▶ **TEXT EXCERPT**:
Apart from transmembrane auxiliary subunits of the AMPAR, the extracellular matrix (ECM) alters membrane receptor lateral diffusion and thereby affects short-term synaptic plasticity (Frischknecht et al., 2009), as it might act as a local diffusion barrier for AMPARs on dendrites. To determine whether the localization of secreted Noelin1 is dependent on the ECM, we treated dissociated hippocampal neurons at 21 days in vitro (DIV21), a time point when the ECM is mature, with the enzyme hyaluronidase (Frischknecht et al., 2009).

As treatment with hyaluronidase drastically reduced the dendritic Brevican signal (Frischknecht et al., 2009), we hypothesized that if Noelin1 is associated with components of the ECM, Noelin1 immunoreactivity after hyaluronidase treatment should be similarly reduced. Also at the confocal level, Noelin1 immunoreactivity overlapped strongly with surface Brevican (Figure 4D) and with the postsynaptic density marker Homer1 (Figure 4D). Hyaluronidase treatment strongly reduced both Noelin1 (32.26%; p = 0.003; Figure 4E) and dendritic surface Brevican (72.75%; p < 0.001; Figure 4F) immunoreactivity. It also showed that the remaining immunoreactivity of Noelin1 was primarily perisynaptic (Figure 4G). Furthermore, the fraction of Noelin1-positive Homer1 puncta remained unchanged after hyaluronidase treatment, with Noelin1 staining remaining largely localized at Homer1-positive spots (Figures 4E and 4H).

▶ **RECORD EXTRACTS**:
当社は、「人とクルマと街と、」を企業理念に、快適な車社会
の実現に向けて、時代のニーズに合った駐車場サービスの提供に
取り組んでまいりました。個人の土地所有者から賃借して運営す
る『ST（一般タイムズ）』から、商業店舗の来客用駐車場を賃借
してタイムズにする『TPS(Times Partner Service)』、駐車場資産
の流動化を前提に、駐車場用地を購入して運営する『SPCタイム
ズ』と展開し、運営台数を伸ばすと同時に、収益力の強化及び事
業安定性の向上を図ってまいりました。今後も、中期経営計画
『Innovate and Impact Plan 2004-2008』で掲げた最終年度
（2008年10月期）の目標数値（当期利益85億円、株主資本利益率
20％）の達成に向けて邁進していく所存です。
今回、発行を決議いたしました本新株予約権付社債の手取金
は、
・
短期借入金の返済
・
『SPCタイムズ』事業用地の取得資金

* * *

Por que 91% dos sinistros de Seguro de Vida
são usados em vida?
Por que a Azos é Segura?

* * *

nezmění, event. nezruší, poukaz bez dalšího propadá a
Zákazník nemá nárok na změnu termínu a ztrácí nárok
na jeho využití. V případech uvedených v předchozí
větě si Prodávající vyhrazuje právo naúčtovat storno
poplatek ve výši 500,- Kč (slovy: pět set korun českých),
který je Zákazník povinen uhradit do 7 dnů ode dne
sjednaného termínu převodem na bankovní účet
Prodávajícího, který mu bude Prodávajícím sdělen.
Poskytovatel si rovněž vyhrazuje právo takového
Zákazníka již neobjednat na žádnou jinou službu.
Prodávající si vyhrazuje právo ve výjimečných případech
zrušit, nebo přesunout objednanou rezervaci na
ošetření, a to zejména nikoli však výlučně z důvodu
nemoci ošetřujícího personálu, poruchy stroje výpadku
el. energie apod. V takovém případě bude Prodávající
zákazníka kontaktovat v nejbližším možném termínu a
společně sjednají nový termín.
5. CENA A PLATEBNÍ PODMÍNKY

▶ **WHAT IS NEEDED**: List every figure panel cited in the Noelin1 text. The material is separate from the Noelin1 text and unrelated to it.

▶ **YOUR RESPONSE**: Figure 4D, Figure 4E, Figure 4F, Figure 4G, Figure 4H